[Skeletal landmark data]
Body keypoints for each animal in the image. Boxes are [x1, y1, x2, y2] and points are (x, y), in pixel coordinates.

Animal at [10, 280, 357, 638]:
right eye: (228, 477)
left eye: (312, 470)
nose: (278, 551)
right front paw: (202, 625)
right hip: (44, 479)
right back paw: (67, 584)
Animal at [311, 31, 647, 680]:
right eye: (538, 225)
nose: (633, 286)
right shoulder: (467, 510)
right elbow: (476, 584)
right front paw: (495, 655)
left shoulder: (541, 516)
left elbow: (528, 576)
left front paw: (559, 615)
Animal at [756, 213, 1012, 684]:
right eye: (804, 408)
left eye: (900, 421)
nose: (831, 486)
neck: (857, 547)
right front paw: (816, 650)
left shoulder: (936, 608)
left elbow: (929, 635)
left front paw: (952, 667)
---
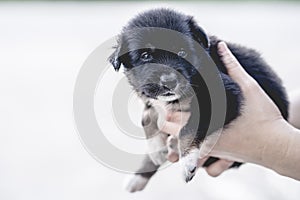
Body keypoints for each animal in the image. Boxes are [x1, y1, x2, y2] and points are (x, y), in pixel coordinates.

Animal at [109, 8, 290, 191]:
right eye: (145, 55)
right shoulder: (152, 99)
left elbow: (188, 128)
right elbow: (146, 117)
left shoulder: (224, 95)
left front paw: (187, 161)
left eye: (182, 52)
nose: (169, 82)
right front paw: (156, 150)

What to produce = Extract exactly and only the lines above from the line containing "neck: (857, 547)" through the line containing "left front paw: (952, 667)", both end lines included.

Answer space =
neck: (857, 547)
right front paw: (816, 650)
left shoulder: (936, 608)
left elbow: (929, 635)
left front paw: (952, 667)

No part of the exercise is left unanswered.